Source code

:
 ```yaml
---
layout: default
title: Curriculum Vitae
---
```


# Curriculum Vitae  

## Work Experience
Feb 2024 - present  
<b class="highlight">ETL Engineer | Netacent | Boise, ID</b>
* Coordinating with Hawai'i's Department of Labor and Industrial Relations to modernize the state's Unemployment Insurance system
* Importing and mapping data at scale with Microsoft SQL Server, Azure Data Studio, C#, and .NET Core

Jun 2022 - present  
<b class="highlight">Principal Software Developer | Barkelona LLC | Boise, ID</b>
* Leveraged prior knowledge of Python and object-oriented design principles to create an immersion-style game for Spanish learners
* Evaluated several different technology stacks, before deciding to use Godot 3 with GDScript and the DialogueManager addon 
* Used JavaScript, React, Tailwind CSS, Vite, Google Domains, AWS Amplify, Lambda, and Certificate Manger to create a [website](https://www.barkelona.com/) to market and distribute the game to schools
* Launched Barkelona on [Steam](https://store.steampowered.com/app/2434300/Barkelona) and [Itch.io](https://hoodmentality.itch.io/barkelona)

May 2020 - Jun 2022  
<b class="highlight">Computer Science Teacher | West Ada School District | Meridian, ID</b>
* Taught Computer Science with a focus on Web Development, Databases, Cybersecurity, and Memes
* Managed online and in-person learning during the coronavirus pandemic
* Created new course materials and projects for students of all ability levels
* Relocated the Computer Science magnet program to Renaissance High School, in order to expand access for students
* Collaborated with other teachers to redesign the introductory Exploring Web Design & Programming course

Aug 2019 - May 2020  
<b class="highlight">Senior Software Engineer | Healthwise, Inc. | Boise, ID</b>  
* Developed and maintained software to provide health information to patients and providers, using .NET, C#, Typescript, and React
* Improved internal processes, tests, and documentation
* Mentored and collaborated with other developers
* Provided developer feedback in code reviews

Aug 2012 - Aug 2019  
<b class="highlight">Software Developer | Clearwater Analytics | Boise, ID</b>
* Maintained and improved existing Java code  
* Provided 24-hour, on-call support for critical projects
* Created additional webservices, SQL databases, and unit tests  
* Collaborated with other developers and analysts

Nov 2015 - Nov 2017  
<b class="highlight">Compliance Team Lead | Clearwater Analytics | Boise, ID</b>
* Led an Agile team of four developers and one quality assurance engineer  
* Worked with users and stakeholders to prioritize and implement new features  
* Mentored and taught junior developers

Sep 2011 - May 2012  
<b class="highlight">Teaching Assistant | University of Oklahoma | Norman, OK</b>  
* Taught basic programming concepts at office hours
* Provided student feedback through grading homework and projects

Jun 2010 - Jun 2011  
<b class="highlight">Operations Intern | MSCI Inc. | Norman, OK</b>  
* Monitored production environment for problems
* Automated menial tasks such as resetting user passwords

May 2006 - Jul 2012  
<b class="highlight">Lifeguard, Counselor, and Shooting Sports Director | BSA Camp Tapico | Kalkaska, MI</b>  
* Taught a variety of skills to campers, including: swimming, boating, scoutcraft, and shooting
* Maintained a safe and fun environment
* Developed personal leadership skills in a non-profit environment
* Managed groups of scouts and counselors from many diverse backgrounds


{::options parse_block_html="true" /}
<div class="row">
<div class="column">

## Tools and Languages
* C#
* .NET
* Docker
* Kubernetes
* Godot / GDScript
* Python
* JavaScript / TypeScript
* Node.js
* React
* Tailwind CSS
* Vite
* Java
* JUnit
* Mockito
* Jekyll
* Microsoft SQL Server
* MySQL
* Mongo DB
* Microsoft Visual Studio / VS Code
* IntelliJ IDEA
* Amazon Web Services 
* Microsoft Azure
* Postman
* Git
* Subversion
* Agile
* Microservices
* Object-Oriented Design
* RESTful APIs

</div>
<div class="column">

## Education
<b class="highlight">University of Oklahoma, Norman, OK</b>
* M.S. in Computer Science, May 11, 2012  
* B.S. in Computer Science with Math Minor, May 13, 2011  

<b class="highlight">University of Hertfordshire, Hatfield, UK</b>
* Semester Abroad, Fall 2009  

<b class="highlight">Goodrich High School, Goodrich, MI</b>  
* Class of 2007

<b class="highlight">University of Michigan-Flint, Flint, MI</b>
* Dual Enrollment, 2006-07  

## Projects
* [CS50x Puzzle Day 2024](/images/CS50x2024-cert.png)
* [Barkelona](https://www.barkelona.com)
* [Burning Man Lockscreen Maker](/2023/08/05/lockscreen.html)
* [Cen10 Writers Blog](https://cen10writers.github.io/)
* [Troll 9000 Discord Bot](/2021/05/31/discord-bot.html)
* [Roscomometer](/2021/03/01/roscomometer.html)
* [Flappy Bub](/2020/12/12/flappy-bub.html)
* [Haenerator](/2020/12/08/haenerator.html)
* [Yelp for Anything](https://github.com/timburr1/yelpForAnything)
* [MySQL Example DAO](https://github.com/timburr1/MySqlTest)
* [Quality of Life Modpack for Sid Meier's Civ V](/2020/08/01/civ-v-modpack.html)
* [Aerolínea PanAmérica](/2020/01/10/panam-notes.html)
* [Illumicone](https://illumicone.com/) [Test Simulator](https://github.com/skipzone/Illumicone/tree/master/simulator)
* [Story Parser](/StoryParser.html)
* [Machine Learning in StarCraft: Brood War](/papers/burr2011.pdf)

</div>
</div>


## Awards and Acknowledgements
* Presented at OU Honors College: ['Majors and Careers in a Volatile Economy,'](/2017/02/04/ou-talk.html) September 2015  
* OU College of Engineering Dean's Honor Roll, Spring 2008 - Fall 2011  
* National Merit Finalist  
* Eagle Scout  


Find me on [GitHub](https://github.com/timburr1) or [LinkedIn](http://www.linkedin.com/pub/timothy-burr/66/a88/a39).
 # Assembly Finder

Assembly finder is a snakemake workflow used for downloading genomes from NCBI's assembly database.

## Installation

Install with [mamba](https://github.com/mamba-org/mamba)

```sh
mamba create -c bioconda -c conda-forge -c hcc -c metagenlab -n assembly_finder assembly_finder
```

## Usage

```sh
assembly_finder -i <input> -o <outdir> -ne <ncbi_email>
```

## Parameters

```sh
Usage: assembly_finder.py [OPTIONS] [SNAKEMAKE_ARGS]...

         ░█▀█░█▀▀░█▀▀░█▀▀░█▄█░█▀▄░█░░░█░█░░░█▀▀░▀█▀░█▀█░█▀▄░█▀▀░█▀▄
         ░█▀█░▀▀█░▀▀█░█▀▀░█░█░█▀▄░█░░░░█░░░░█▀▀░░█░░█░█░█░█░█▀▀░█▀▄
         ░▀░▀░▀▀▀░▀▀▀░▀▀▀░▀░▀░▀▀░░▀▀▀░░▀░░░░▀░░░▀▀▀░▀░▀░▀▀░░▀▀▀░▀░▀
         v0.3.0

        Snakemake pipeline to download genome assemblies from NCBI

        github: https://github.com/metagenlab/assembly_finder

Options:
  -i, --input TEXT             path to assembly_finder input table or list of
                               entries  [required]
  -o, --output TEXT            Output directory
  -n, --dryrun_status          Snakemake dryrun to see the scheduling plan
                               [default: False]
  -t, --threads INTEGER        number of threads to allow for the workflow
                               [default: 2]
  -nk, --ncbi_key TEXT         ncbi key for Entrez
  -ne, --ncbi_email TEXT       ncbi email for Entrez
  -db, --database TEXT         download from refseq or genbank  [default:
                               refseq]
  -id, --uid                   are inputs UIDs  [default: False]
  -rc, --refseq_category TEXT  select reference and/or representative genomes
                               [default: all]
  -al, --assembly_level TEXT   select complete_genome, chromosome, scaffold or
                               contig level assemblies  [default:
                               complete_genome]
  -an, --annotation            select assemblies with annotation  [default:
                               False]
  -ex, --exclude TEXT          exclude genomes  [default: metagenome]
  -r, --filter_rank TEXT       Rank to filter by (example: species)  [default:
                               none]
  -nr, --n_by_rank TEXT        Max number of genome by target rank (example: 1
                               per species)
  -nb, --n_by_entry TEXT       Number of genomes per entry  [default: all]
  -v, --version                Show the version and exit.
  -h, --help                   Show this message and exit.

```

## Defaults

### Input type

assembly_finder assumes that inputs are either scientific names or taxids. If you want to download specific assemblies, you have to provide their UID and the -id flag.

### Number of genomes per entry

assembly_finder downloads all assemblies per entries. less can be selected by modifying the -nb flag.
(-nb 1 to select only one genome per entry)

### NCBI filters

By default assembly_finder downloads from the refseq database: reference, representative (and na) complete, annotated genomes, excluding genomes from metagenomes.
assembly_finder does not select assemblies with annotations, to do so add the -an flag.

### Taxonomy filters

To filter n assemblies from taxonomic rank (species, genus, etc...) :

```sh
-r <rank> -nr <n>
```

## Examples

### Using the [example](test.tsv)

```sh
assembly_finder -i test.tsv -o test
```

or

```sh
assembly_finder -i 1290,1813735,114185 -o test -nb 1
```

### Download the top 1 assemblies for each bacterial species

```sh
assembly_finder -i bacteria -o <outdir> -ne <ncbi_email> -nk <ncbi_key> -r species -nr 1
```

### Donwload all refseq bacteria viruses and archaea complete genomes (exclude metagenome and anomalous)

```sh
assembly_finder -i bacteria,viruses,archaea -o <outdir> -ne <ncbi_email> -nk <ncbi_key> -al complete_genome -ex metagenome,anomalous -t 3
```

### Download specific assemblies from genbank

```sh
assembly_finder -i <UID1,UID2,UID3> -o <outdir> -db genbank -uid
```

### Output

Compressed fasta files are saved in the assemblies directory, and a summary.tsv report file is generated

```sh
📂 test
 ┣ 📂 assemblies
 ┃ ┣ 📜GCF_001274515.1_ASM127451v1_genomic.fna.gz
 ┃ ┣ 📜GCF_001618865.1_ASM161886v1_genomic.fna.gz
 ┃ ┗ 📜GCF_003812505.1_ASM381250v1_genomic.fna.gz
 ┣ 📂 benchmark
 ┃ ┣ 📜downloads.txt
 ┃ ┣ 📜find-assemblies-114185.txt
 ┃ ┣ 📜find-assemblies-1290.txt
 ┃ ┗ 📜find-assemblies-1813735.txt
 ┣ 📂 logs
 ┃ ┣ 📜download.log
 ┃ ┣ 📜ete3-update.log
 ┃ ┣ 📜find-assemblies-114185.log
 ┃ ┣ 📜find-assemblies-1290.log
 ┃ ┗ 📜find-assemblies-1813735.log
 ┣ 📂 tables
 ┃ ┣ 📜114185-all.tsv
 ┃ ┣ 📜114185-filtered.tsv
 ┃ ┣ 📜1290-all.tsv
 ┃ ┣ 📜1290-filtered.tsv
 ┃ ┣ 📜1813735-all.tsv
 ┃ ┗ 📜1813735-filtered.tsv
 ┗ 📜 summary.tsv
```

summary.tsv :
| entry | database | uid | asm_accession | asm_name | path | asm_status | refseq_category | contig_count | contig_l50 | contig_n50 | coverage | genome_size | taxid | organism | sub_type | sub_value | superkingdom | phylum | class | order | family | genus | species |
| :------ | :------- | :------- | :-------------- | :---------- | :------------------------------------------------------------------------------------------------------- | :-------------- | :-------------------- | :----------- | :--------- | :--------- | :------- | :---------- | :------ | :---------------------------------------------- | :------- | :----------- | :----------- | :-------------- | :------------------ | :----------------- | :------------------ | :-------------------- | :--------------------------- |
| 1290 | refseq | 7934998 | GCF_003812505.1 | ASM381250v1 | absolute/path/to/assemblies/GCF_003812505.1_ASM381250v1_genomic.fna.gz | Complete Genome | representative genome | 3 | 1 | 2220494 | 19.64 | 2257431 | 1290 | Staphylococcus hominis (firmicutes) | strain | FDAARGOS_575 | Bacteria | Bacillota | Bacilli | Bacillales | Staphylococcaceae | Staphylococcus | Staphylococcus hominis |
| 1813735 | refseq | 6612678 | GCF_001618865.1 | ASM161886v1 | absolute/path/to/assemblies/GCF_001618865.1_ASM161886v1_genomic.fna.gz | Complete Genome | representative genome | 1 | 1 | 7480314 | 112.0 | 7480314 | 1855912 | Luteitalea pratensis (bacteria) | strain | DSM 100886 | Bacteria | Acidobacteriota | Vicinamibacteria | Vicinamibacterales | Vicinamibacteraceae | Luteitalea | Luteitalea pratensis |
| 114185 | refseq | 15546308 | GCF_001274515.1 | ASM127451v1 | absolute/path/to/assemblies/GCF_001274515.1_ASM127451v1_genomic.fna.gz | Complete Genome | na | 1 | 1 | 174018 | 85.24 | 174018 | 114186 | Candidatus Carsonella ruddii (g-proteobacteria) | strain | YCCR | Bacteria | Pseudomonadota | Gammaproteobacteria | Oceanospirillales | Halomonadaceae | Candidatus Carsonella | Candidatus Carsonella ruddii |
#####
Work to be completed:
Nothing but the lines above from the one containing "LLC | Boise, ID</b>" through the one containing "for Spanish learners" should appear in the answer, each repeated exactly.

Response:
<b class="highlight">Principal Software Developer | Barkelona LLC | Boise, ID</b>
* Leveraged prior knowledge of Python and object-oriented design principles to create an immersion-style game for Spanish learners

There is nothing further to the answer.